As the former CEO of both Intuit and PayPal, Bill Harris has been around Silicon Valley's proverbial block a few times. And he has some advice for the kids cashing in on Facebook's public offering: Just because you're rich, you're not a different person.
Last year Harris, 56, launched his own company, Personal Capital, which offers a visual dashboard for users to view all their investment accounts in one place and, for a fee, receive personalized investing advice. His big idea is to transform financial advisory services into a virtual experience, rather than one involving visits to brick-and-mortar brokerages, so as to empower investors and cut costs.
With Harris having spent 25 years watching dotcom money come and go, we spoke with him on Thursday to find out what he does with his own money and glean his insights for a new generation of millionaires.
Let's talk about how you spend your money. What do you use to shop: paper or plastic?
I use a credit card and a debit card for most everything that I do. It is so much more convenient and gives me a whole record of what I do.
What does a CEO buy anyway?
I buy a lot of books and music. One of the things about making it so easy [to shop online] is that I buy more than I can consume. It’s so easy to click. I buy all my clothing online. I also buy a whole lot of travel and hotel [tickets]. There are not very many things I don’t buy online.
Was there ever a point in your life when money was tight?
I was making minimum wage and living in Washington, D.C., in 1980 and I didn’t have enough to go out for lunch with people. I would boil hot dogs in the coffee water and wrap them in Wonder bread and have two or three hot dogs and that would be lunch. Everyone who had gone out at lunch was wondering why the coffee tasted so bad. Money was tight but I didn’t feel like I was struggling ... because I was living on my own and I had my own apartment.

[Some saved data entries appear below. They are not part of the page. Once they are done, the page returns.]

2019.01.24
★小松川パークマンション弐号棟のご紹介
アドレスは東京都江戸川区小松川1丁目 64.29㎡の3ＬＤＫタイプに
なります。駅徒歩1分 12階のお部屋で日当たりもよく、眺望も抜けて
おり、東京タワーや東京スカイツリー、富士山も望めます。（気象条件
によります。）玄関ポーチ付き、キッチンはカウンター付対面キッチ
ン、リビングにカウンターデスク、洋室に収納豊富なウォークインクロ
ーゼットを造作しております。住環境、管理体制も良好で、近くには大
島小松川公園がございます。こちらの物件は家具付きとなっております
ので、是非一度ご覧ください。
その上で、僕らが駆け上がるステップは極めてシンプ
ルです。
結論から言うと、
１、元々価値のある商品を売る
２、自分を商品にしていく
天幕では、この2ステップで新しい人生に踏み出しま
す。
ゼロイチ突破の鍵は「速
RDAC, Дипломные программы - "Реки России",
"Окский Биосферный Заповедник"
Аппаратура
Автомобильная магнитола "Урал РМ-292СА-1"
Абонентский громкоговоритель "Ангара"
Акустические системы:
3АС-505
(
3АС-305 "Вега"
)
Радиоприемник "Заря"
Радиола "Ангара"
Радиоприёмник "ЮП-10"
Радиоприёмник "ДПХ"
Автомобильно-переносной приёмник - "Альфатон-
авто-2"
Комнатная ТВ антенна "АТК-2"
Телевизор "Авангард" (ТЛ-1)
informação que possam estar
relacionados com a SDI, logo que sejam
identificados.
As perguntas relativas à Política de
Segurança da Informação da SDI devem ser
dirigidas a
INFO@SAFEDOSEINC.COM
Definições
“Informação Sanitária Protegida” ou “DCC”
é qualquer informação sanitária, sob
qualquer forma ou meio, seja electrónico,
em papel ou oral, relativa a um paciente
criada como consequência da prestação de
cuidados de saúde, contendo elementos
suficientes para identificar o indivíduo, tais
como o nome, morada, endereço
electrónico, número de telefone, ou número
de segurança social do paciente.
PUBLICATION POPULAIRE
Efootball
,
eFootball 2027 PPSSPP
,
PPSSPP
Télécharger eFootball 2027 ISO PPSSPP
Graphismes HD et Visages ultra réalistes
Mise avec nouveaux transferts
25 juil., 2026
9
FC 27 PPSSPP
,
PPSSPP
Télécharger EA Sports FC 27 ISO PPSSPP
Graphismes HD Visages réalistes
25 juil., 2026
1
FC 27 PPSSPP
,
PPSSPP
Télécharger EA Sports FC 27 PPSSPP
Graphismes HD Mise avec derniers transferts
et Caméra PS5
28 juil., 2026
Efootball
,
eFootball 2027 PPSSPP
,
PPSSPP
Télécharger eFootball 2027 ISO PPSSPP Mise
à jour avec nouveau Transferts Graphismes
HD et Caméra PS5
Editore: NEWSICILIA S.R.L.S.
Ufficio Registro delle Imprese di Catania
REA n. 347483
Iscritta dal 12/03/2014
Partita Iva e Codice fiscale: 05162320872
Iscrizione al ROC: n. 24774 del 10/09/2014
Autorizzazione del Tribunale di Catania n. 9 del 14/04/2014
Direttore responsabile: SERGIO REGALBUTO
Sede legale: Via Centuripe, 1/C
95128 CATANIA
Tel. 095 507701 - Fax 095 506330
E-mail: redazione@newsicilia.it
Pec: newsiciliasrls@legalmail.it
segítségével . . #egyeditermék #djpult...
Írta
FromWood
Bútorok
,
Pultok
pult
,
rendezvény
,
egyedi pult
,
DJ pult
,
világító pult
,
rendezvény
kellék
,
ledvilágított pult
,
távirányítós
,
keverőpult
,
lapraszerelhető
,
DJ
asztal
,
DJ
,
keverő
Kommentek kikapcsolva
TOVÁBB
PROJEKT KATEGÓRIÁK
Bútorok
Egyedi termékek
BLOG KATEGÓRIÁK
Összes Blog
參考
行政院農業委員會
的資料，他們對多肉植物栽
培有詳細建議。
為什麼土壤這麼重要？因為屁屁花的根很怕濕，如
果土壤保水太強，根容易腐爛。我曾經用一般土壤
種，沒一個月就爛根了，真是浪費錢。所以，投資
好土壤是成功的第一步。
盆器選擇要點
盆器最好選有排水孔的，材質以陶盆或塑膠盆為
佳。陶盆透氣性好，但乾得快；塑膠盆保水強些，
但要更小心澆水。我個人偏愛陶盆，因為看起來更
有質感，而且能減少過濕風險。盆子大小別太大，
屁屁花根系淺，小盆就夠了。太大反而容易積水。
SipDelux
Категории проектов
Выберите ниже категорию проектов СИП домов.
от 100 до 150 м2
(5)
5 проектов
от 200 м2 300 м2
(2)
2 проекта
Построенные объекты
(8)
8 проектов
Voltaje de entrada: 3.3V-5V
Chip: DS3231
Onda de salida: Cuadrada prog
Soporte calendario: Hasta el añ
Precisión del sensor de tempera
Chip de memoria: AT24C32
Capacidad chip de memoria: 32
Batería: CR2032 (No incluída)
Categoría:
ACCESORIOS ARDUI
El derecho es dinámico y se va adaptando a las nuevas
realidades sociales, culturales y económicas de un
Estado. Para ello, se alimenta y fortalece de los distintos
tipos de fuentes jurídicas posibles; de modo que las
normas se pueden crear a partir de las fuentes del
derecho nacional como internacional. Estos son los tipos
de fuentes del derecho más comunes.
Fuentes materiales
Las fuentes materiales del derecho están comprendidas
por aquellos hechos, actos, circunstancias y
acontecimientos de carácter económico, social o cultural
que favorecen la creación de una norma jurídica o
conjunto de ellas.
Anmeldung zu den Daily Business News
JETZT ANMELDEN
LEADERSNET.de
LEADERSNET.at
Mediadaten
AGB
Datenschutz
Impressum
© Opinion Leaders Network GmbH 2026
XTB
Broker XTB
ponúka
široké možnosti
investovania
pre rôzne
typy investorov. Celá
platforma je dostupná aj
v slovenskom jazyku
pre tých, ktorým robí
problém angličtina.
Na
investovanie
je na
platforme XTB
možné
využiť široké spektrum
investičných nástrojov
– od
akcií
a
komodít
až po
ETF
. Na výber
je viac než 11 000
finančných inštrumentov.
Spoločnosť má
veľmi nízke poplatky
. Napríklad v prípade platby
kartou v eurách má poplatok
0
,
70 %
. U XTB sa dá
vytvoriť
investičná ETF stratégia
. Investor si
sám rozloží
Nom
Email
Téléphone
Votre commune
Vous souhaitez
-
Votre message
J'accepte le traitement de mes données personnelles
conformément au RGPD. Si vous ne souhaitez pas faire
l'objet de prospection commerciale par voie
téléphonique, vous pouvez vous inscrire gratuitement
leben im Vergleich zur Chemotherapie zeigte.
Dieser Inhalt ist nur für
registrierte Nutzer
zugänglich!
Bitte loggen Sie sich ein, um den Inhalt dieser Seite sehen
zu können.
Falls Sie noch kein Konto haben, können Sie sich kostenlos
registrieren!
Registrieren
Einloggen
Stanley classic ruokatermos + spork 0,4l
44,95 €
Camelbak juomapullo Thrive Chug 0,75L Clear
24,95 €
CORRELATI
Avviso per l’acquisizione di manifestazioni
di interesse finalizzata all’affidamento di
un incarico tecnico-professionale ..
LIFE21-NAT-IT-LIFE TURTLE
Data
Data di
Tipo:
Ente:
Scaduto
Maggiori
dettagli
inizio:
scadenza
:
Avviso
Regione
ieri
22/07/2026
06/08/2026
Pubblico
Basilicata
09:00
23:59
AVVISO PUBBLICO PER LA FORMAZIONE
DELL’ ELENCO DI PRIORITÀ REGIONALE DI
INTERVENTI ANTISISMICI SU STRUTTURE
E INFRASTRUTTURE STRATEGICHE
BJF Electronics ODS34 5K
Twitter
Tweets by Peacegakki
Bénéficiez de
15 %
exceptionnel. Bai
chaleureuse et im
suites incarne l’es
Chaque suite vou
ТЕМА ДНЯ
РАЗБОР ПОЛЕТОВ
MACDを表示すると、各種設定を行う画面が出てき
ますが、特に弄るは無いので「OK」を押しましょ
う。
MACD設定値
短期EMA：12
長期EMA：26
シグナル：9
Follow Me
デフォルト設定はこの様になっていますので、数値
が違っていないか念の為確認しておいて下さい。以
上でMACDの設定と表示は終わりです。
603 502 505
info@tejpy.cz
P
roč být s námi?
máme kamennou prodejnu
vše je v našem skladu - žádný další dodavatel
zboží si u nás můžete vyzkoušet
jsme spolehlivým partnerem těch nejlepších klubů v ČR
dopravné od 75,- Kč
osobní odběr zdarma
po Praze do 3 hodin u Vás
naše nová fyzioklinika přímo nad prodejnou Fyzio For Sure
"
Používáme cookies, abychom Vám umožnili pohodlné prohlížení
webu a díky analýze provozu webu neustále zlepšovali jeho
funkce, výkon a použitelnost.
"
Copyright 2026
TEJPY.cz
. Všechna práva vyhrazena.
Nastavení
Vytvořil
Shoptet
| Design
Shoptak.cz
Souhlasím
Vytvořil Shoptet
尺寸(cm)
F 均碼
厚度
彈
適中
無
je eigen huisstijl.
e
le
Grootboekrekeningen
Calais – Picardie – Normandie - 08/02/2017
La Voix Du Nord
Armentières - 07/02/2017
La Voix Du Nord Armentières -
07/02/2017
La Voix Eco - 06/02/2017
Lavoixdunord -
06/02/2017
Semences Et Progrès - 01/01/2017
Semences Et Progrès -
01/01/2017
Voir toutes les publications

What was the tipping point when you realized you actually had a little money?
It creeps up on you gradually. First you have a bank account, and then a 401(k). The thing that seems to be the turning point is not whether you have assets but how complex is your financial life. It's having obligations to think about beyond just making lunch.
When did you start thinking about investing and money?
When I was 13, I started a "mutual fund." It was called Capital Trust and I got [about a thousand dollars from friends and family] and I bought three different stocks, which are all out of business now. I would produce quarterly reports and type them up and I would have explain why we had a down quarter and the same gobbledygook you see in prospectus today. We ended up losing money all told and then I paid it all back.
What do you say to all the 20-somethings who went to bed Thursday night with nothing but who will go to bed on Friday as dotcom millionaires?
It is a good day! You woke up with a smile on your face. But don’t let that fool you, and you’re not a different person. Anyone who has history [in Silicon Valley] understands there are booms and busts ... You don’t wake up suddenly filthy rich; it had been building and you have put a lot of time and energy into it before now. If you wake up tomorrow with a million dollars, it’s still not what it seems. A million is not life changing -- you think about all fun stuff you can do in the next year -- but it if you think about it in terms of your whole life and take out taxes, it’s not that much.
But seriously, what do you do with insta-millions?
First, take a deep breath and don’t do anything silly. Don’t think about changing your life fundamentally. Make a plan where you are going and why. Secondly, almost everyone who wakes up in this situation should diversify. [Company stock] is going to represent a big portion of your assets, and it’s not just the concentration of stock, it’s also your whole life. You will be hugely overexposed to ups and downs of tech assets. What you need is global asset allocation. Lastly, especially for brand new money, beware of taxes! Pay attention because taxes can take a mammoth bite.
Do millionaires really have to worry about money?
People who make $2 million don’t think they are set. They think, If I make $4 million, I’d be set. I don’t think the issue of having enough really changes emotionally -- whether you have a lot of money or a little.